By Nicole Lozare
Pensacola News Journal
PENSACOLA, Fla. - It began when Shaketha Lige's water broke at her great-aunt's funeral in October.
A Cincinnati resident, she had to stay in Pensacola for two months because Aly was born prematurely. Aly, who was finally released from Sacred Heart's Neonatal Intensive Care Unit Friday, topped his Pensacola stay by leaving as dramatically as he arrived.
On Tuesday, Lige, 21, and Aly flew home to Cincinnati courtesy of Angel Flight Southeast, a volunteer organization of pilots who fly medical and humanitarian missions.

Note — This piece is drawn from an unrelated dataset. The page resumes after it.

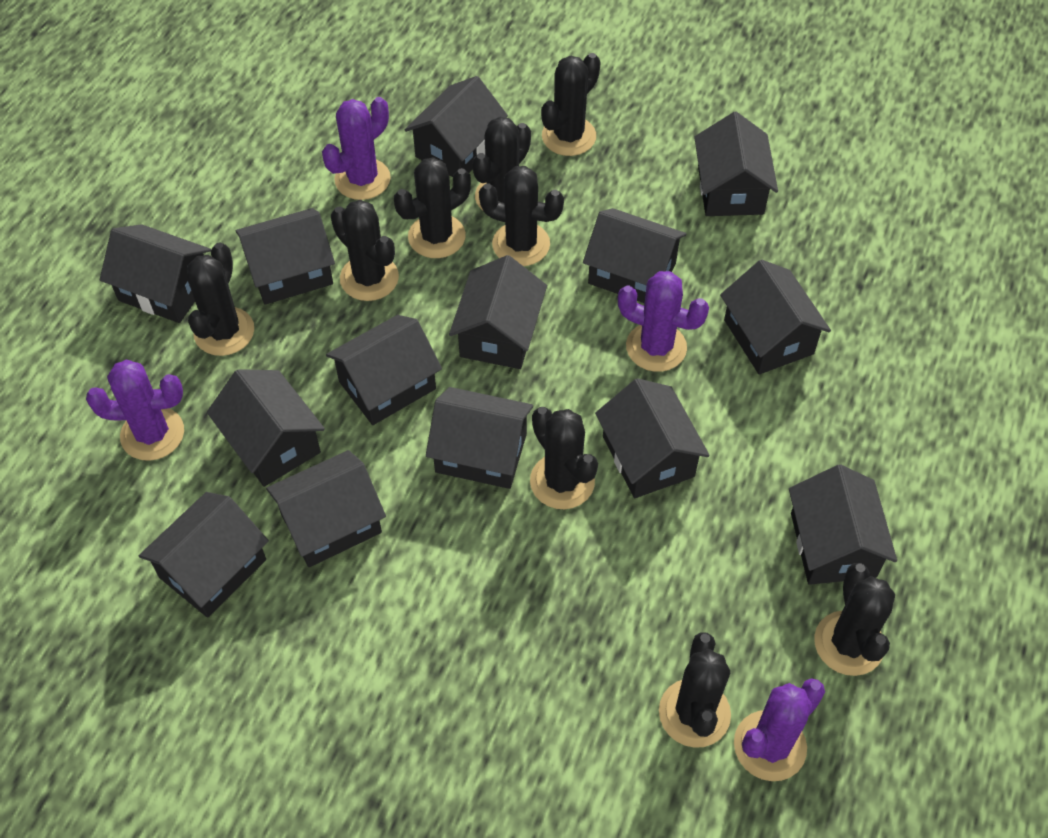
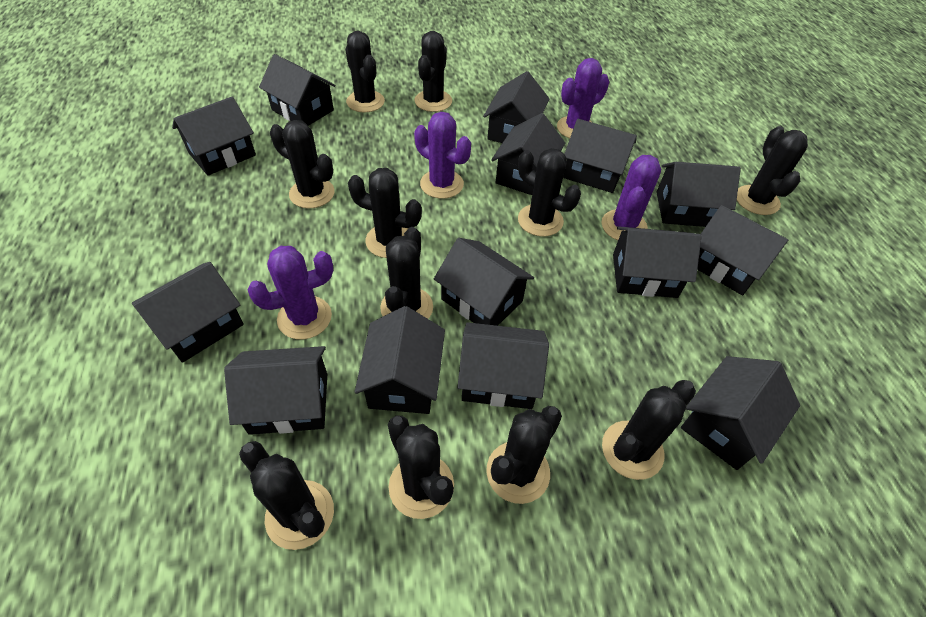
black cactus: [187,243,254,356] [331,200,399,301] [394,157,471,258] [472,117,531,210] [479,166,564,266] [530,407,598,509] [541,53,600,156] [659,632,731,748] [814,563,895,676] = 9 -> [239,441,334,550] [270,120,335,209] [345,31,385,113] [348,168,422,258] [380,227,433,319] [388,415,454,519] [415,31,452,112] [486,406,562,504] [518,148,581,236] [602,380,696,480] [737,126,808,215] = 11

"Right now, the joy of going home and having such wonderful people take me home is overriding my anxiety," said Lige, who had never flown in a plane before.
"When Aly was born, I was concentrating on whether or not he was going to make it. When he got better, I suddenly realized, 'How on earth am I going to get home?' '' she said.
That's where Angel Flight came in. Pilots volunteer their time, their planes and the gas.
Aly's father, Oumarou Ousmane, 31, is grateful to the organization.
"Angel Flight should keep doing what they're doing. They're helping a lot of people," he said.
"I have missed them so much," said Ousmane, who had to return to his clothing store in Cincinnati with their 2-year-old daughter.